# Selected passage
┌────────
Mekta satak kai: *smothers a laugh with one hand*
NYClark2
: ::Laughs:: Is that sort of thing common?
Mekta satak kai: *recovers her whiskey and orders a steak*
Mekta satak kai
: IM: Dinner for Pele and for me. Should work just fine.
NYClark2
: I only started studying the white arts somewhat recently. ::Had recieved none of his orders, place a new order for a bowl of tomato soup::
NYClark2: (( places* ))
Mekta satak kai: (Clark? No one plays the NPCs here. If you want food or anything, you can just get it.)
NYClark2
: (( I know that ))
NYClark2: (( I just mean that he had nothing left over from when he left last time ))
Mekta satak kai: (Ah.)
NYClark2
: (( You might be fine drinking left out drinks. But eating left out eats? ))
OMG Dirty: More common than any self respecting bar patron will like to admit.
└────────
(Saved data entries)
┌────────
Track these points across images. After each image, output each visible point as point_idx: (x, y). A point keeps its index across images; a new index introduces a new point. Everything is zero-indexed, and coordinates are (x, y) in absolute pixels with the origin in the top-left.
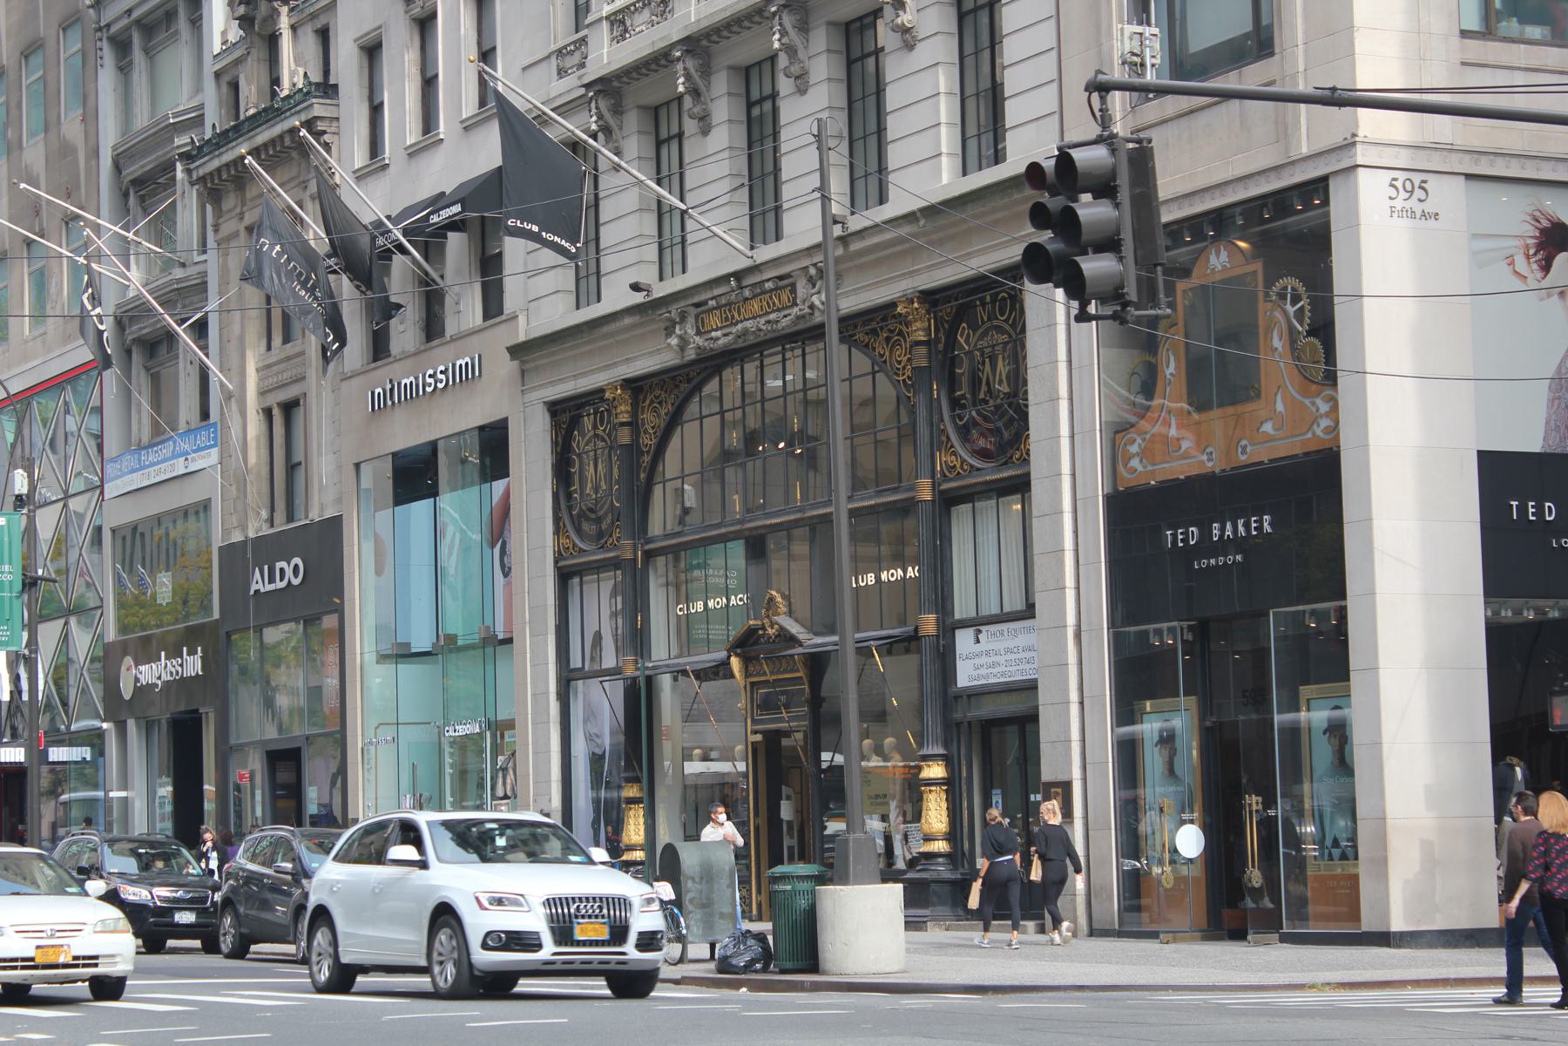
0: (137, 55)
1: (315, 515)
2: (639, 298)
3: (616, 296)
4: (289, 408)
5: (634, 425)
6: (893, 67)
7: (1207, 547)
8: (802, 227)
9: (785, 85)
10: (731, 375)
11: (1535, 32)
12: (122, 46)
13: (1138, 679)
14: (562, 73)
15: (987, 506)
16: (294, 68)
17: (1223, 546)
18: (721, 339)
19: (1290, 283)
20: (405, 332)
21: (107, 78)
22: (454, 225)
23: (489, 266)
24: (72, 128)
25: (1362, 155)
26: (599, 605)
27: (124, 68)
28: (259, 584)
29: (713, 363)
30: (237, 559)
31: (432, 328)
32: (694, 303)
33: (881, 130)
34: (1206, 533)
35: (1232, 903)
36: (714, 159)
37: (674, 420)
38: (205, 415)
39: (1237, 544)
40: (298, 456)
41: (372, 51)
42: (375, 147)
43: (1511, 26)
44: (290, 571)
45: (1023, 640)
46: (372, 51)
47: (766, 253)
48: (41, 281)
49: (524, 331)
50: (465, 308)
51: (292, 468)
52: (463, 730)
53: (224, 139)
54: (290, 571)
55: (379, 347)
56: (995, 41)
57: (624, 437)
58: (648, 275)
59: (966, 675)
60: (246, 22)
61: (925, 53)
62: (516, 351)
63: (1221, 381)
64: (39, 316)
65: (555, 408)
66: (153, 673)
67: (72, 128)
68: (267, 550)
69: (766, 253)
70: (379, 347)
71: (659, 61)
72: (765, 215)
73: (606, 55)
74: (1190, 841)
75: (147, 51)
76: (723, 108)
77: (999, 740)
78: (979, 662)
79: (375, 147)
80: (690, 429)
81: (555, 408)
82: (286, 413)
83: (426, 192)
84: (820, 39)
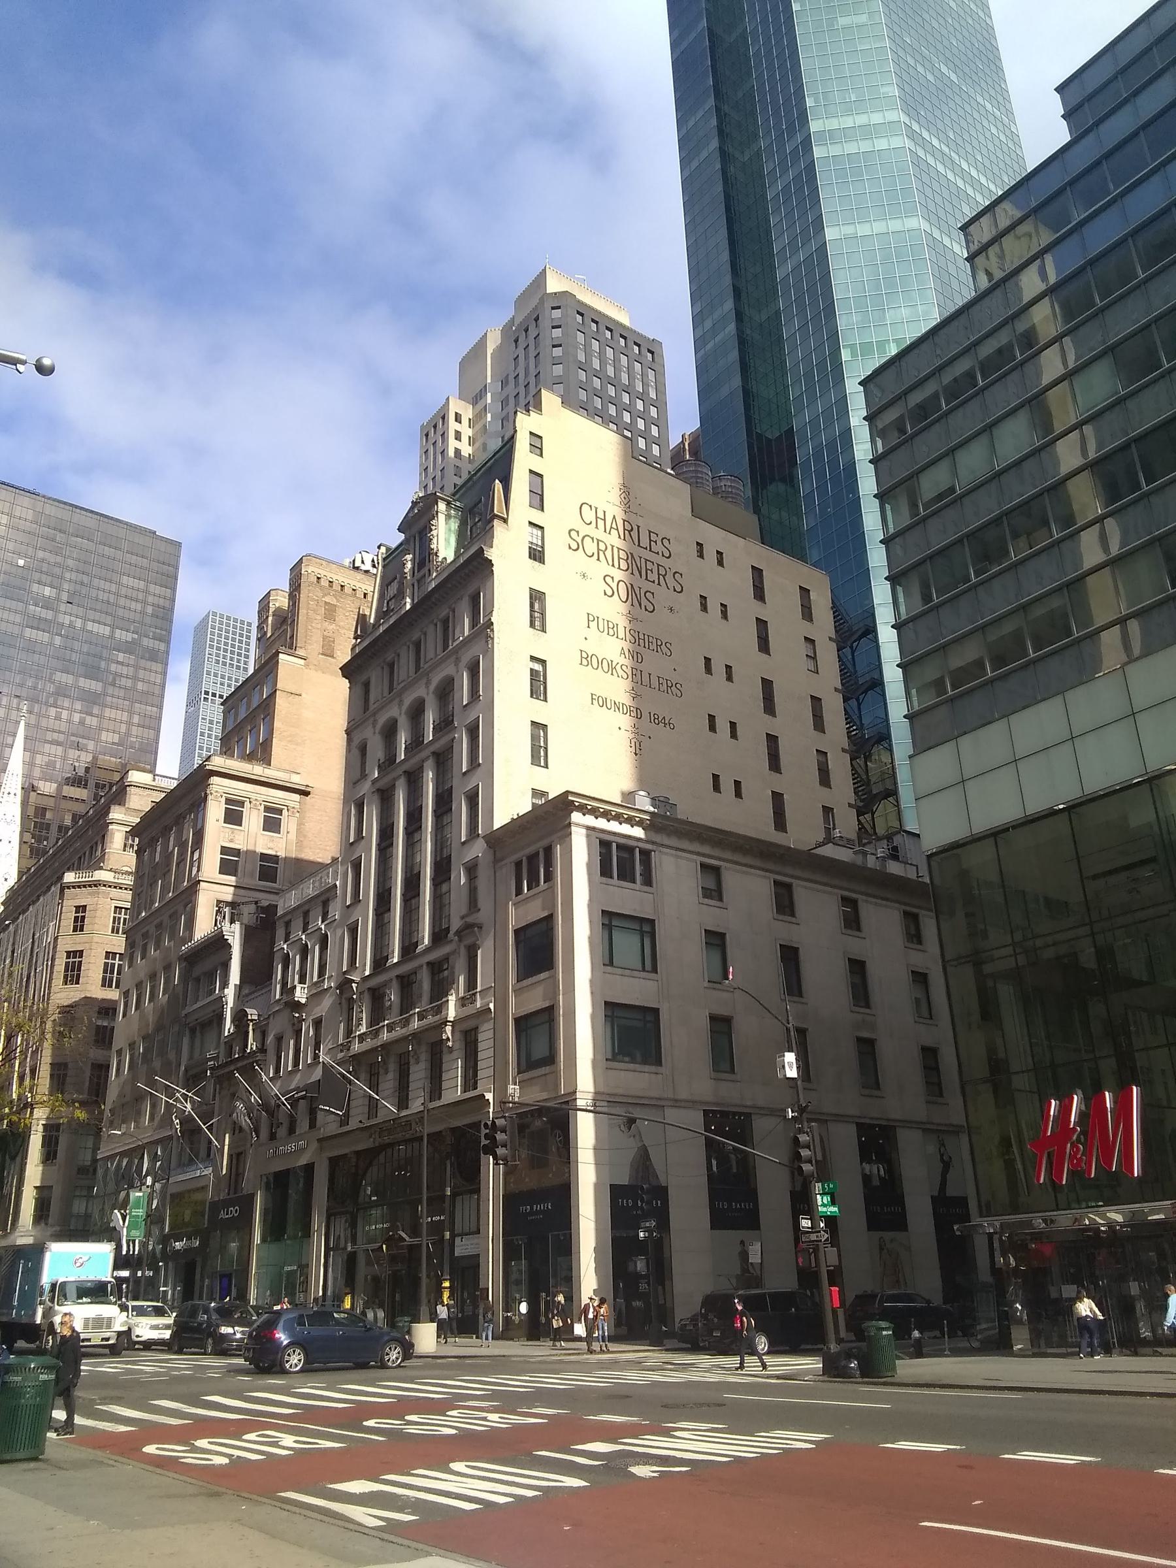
└────────
# Problems to work on
- 1) Output the records as a numbered list, from their first line through the line containing "18: (721, 339)", skipping blank lines and leaving out the pictures.
- 2) Write what comes next in the bar roleplay chat, picking up right after its last line.

# Answers given
- 1)
1. Track these points across images. After each image, output each visible point as point_idx: (x, y). A point keeps its index across images; a new index introduces a new point. Everything is zero-indexed, and coordinates are (x, y) in absolute pixels with the origin in the top-left.
2. 0: (137, 55)
3. 1: (315, 515)
4. 2: (639, 298)
5. 3: (616, 296)
6. 4: (289, 408)
7. 5: (634, 425)
8. 6: (893, 67)
9. 7: (1207, 547)
10. 8: (802, 227)
11. 9: (785, 85)
12. 10: (731, 375)
13. 11: (1535, 32)
14. 12: (122, 46)
15. 13: (1138, 679)
16. 14: (562, 73)
17. 15: (987, 506)
18. 16: (294, 68)
19. 17: (1223, 546)
20. 18: (721, 339)

- 2)
Mekta satak kai: *to Josua* Oh? I've been working on it for.... nearly fifteen years. Since I was about ten. I've had some help, and some 'disadvantages' but it's been all right.
OMG Dirty
: ....I'd have to say, 70 percent of the weird shit that's happened recently in my life, has started in a damn watering hole.
NYClark2: Hm... do you think I will be able to make up for the time lost?
Mekta satak kai: *nods* My circumstances were different. I didn't start getting interested in it until after I died. That was ages ago, though.
Mekta satak kai
: I can't imagine you'll have a problem learning it.
NYClark2
: Died?
Mekta satak kai: I died, and then was reborn later. It's rather a long story, and not very interesting.
OMG Dirty
: *snickers*
Mekta satak kai: *feeds Pele a piece of steak, who eats it. Pele growls and grumbles appreciatively*
OMG Dirty
: On the contrary deaht usually is.
OMG Dirty: ......But, as for stories.
NYClark2: Well, if you say so. ::Recieves his soup and has a couple of spoonfuls::
OMG Dirty: .....What's.....with the....P...Pele, thing, here?
Mekta satak kai: Ah. *glad for a change of subject* I met him in the park a few months ago. He was badly in need of some healing. I helped him and when I realized that no one else was going to take care of him, I decided he needed a name.
TheWaiChibiAngel
: (SHE decided?)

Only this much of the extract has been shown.